“…songs so elegantly composed that many could pass for old standards…
Burhenn is as heartbreaking and tuneful as her finest inspirations
while investing her songs with a calm fatalism that sets her apart.”
American singer-songwriter Laura Burhenn is a shape-shifter who can't sit still. Since 2010 she's worked under the moniker The Mynabirds, releasing four critically acclaimed and stylistically different albums on Saddle Creek: What We Lose in the Fire We Gain in the Flood (2010) and GENERALS (2012), both produced by Richard Swift, Lovers Know (2015), and BE HERE NOW (2017). She has also toured as a member of the Postal Service (2013) and Bright Eyes (2011), helped found Omaha Girls Rock (a non-profit helping young girls find their voices), and in 2013 gave a TED talk based on her "New Revolutionists" portrait project, exploring what it means to be a revolutionary woman in this day and age. Before The Mynabirds, Laura was a member of DC indie band Georgie James with Q And Not U's John Davis, and also put out two self-produced solo albums on the label she founded herself, Laboratory Records.

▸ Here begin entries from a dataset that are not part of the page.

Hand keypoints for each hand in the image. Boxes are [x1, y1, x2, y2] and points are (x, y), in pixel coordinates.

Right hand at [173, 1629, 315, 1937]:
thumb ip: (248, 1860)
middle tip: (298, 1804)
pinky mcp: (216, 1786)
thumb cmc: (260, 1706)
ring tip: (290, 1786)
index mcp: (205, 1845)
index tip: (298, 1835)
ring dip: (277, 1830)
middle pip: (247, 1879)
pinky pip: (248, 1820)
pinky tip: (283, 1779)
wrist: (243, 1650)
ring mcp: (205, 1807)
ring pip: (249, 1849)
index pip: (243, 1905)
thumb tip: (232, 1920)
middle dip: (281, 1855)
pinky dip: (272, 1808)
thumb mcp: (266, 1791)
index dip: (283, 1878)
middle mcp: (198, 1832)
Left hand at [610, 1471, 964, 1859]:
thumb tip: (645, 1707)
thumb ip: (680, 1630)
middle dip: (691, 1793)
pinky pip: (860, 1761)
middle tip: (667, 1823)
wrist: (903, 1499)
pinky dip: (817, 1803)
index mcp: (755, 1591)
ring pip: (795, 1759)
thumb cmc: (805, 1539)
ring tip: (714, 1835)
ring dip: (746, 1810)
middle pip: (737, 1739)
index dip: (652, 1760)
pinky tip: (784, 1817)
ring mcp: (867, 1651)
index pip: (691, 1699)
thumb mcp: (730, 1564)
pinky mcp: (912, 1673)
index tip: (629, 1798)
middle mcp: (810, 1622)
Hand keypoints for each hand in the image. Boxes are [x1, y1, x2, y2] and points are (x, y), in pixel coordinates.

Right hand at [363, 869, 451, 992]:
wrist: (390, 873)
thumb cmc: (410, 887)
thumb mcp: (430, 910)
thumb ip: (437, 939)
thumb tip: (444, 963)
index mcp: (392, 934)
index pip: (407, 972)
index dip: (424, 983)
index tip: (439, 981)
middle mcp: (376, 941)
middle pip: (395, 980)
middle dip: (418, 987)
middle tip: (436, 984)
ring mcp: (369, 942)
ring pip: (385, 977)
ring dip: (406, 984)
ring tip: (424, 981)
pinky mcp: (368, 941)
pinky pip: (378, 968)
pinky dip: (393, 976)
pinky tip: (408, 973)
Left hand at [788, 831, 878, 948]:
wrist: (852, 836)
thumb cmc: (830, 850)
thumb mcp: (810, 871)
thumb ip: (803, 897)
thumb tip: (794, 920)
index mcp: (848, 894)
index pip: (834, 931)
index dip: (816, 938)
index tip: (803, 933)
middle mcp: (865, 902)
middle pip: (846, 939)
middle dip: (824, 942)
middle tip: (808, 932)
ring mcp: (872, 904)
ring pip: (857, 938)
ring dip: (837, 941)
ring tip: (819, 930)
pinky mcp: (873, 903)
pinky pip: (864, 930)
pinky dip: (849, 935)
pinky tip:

The Mynabirds' newest album, BE HERE NOW, is a collection of 9 songs written and recorded in just 2 weeks in January 2017 following the Inauguration and the Women's March. Singer Laura Burhenn worked with producer Patrick Damphier in his Nashville studio (which he was being evicted as the neighborhood began to gentrify, old warehouses turning to tech offices and luxury condos) to document the news and peoples’ intense emotional responses to it all in real time. No stranger to politics in her songwriting, Laura aimed to speak from the voice of the collective consciousness in a work of "Emotional Journalism," singing the heartbreak, anger, exhaustion and resolute hope she witnessed during the Muslim travel ban, the final stand at Standing Rock, and every other news story that rattled America in that period. The album vacillates in style and feel to reflect a frayed nation, featuring the legendary McCrary Sisters on title track “Be Here Now,” a Burundian refugee choir on a song for immigrants, and a cacophony of dissonant saxophones in a new national anthem on another. It is the last recording made in that space.